Pour l’Entraide protestante suisse, il n’y pas d’aide sans collaboration

L'Entraide protestante suisse fête ses 75 ans d'engagement auprès des plus démunis. / DR
i
L'Entraide protestante suisse fête ses 75 ans d'engagement auprès des plus démunis.
DR

Pour l’Entraide protestante suisse, il n’y pas d’aide sans collaboration

L’Entraide protestante suisse (l’EPER) fête cette année ses 75 ans de lutte pour la dignité humaine. Retour sur ses combats d’hier, mais aussi de demain, notamment face aux nouveaux enjeux de l’aide humanitaire.

Depuis trois quart de siècle, l’Entraide protestante suisse œuvre au secours des plus démunis. Fondée en 1946 à l’initiative des Églises réformées de Suisse en réaction à la détresse d’après-guerre, celle que l’on nommait alors «Entraide protestante aux Églises ruinées», a largement évolué depuis. Ses actions se déploient aujourd’hui tant dans les pays du tiers-monde, les zones touchées par les catastrophes naturelles ou les conflits armés, et même dans nos contrées, où la misère est souvent vécue dans l’ombre et la honte. Un engagement qui en fait l’une des six plus grandes ONG helvétiques. Retour sur son histoire et ses défis actuels avec Michèle Künzler, vice-présidente de son Conseil de fondation, et par ailleurs active en politique pendant vingt-cinq ans à Genève, notamment comme conseillère d’État (Verts).

Dans quelles circonstances, l’Entraide Protestante suisse a-t-elle vu le jour?

L’EPER est née dans l’immédiat après-guerre. Les Suisses découvrent alors la détresse absolue dans laquelle se trouvent les pays voisins et leurs Églises. Les Églises réformées de Suisse se sont dit qu’il fallait faire quelque chose. On s’est alors demandé comment on peut faire quand on est dans un pays plus ou moins préservé et qu’on est face à des personnes qui ont tout perdu – nos voisins et nos frères dans la foi. Cela a été le premier réflexe.
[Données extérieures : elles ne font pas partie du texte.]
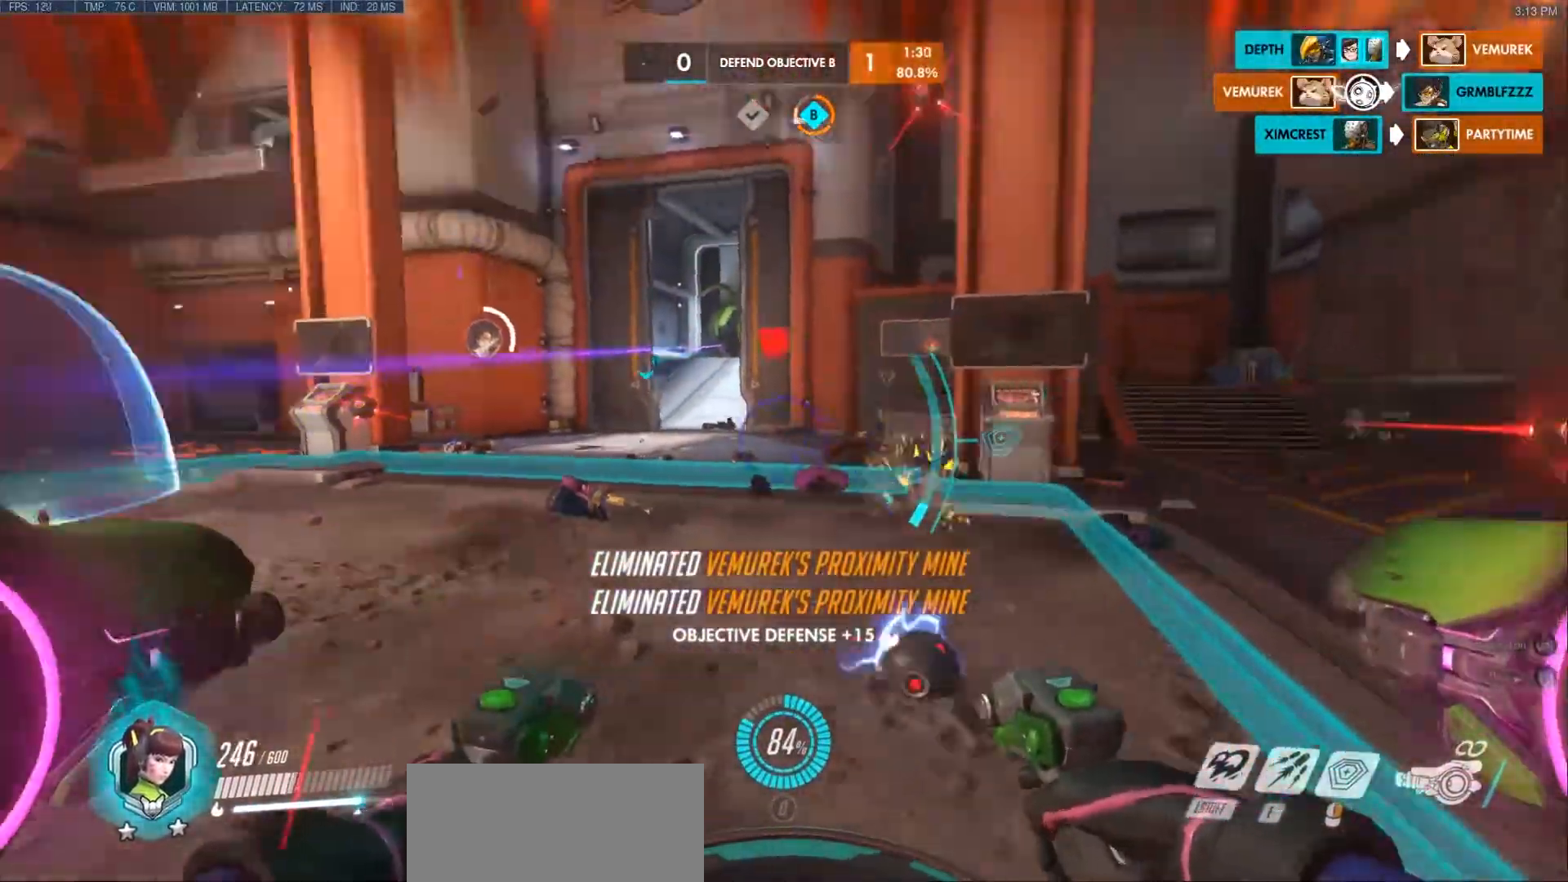
{"keys": ["d"], "mouse": ["right"], "events": [[17, "mouse_right", "down"], [50, "w", "up"], [150, "w", "down"], [267, "d", "up"], [333, "a", "down"], [333, "w", "up"], [450, "a", "up"], [450, "d", "down"]]}
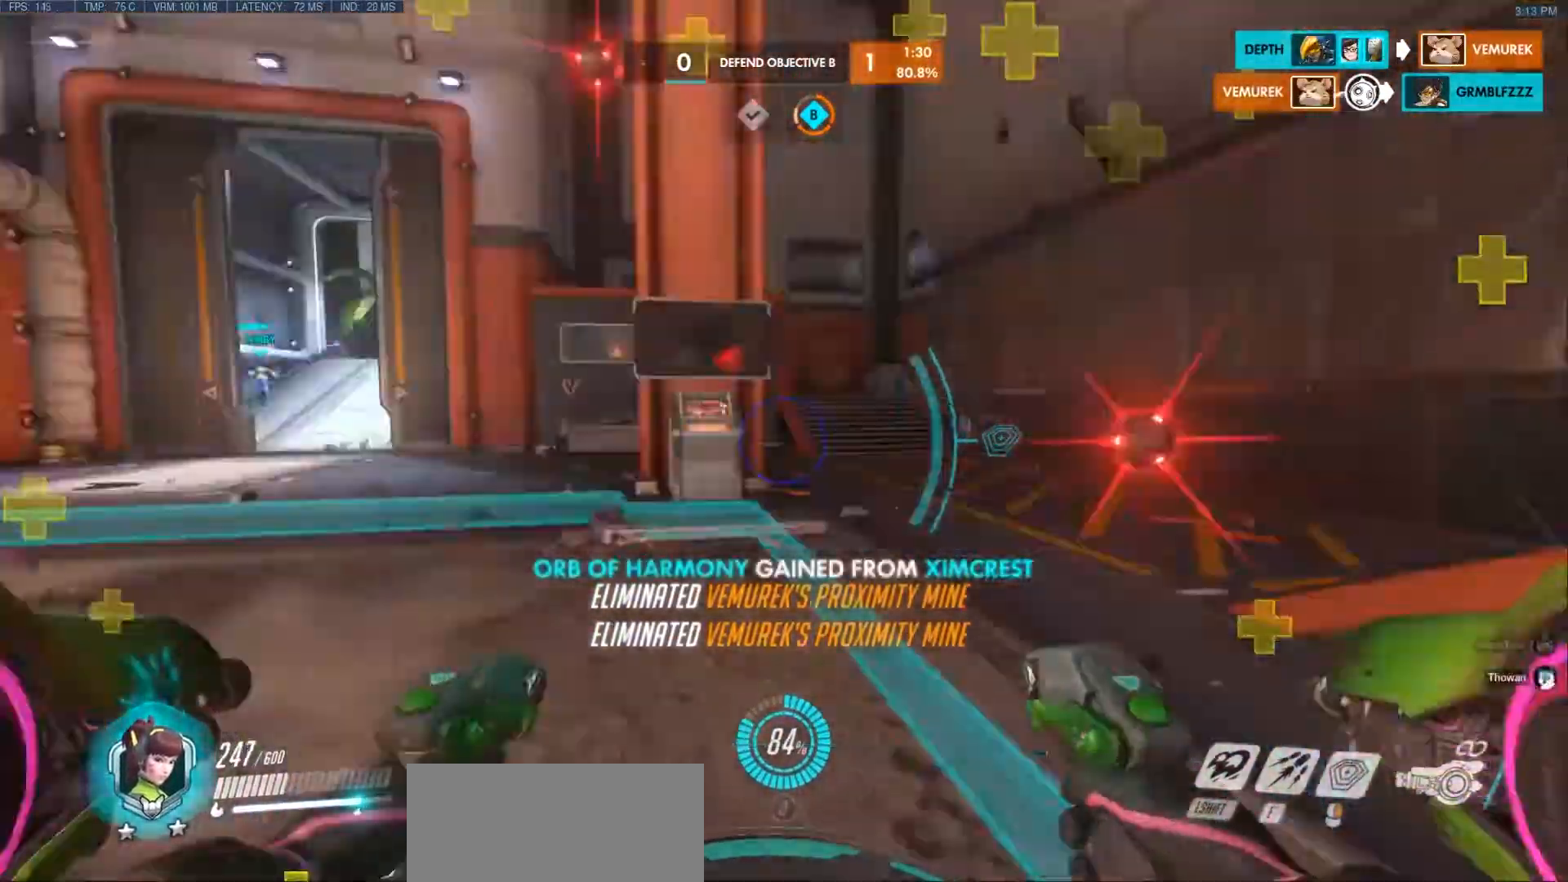
{"keys": [], "mouse": ["left"], "events": [[33, "mouse_right", "up"], [67, "mouse_left", "down"], [117, "a", "down"], [133, "d", "up"], [217, "s", "down"], [250, "a", "up"], [300, "d", "down"], [350, "s", "up"], [483, "d", "up"]]}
Y a-t-il eu une mission inaugurale?

L’idée de départ était de venir en aide aux personnes les plus démunies, en leur envoyant des habits, des couvertures, et autres choses de première nécessité. Des trains entiers, remplis de ces fournitures, sont partis de la Suisse vers les Églises allemandes. C’était une action simple, qui prenait en compte le désarroi de nos voisins.

Quels étaient les bénéficiaires cibles de ces aides?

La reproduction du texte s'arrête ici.